Potremo dunque definirlo un codice che non è mai definitivo, perché la ricerca non si ferma mai. Quando un paesaggio lo "chiama", è sempre la luce a farlo per prima. «La prima cosa che mi colpisce è l’effetto di luce che osservo. Cioè in termini pratici la combinazione dei colori». Il resto viene dopo, quasi in sordina: «Il soggetto effettivo viene sempre dopo la luce, non ha quasi importanza». Anche per questo la Sicilia che emerge dai suoi lavori è lontana da ogni stereotipo: è una Sicilia ridotta all’osso, essenziale, vera, costruita su pochi elementi che diventano fondamentali. «La semplicità è un punto di arrivo secondo me per un artista. Meno elementi ci sono in un quadro, più ciascun elemento ha importanza».

Togliere, per Raimondi, è un atto complesso e necessario: «Togliere è sempre più difficile che aggiungere». Davanti alle sue tele si ha la sensazione di essere invitati a rallentare, a sostare davvero. Lui stesso suggerisce un gesto semplice, quasi intimo: «Gli suggerirei di socchiudere gli occhi a metà, e capire se il quadro funziona anche così».

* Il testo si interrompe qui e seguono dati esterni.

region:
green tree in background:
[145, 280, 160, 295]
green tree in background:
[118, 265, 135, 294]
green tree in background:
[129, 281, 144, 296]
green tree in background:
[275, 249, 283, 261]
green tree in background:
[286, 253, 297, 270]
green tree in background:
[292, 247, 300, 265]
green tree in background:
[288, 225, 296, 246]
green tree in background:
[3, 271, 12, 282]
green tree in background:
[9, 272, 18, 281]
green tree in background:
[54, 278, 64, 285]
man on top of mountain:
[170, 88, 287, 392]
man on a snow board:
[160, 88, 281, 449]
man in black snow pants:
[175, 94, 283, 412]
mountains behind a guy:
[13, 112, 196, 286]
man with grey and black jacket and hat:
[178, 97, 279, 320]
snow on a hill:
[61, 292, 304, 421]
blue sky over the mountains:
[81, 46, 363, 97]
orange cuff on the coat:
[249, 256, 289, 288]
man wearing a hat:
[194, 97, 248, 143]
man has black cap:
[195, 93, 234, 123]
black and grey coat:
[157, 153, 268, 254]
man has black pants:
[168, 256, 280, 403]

È in quel momento che emerge la struttura profonda dell’opera, «le grandi masse di colore nelle loro grandi relazioni». Il resto è affidato allo sguardo di chi osserva, perché l’arte, come la natura, resta un mistero condiviso: «Io posso solo studiare, ricercare, e dipingere per arrivare ad una tela per me emozionante. E se arriva anche ad un mio collezionista, siamo insieme spettatori di questa bellezza, che è sempre originata dalla Natura».

Guardare la Sicilia e Palermo attraverso gli occhi di Luca Raimondi significa riscoprirle più intense, più vere, liberate dal rumore e dalla fretta. Nei suoi quadri la città e la natura diventano spazi interiori, luoghi di silenzio in cui la luce guida lo sguardo e invita a fermarsi. La sua pittura ci ricorda che osservare davvero ciò che ci circonda non è un gesto banale, ma un privilegio raro, un atto di attenzione e rispetto verso la bellezza che spesso diamo per scontata.

Nel tempo che viviamo rapidamente e che corre veloce, Luca Raimondi ci chiede di rallentare, di socchiudere gli occhi, di ascoltare. Di lasciarci guidare dall’emozione che una pennellata di colore, una luce, un’ombra possono evocare. E in questo gesto semplice, quasi intimo, Palermo e la Sicilia tornano a vibrare e a brillare, rivelandosi non solo più belle, ma profondamente necessarie.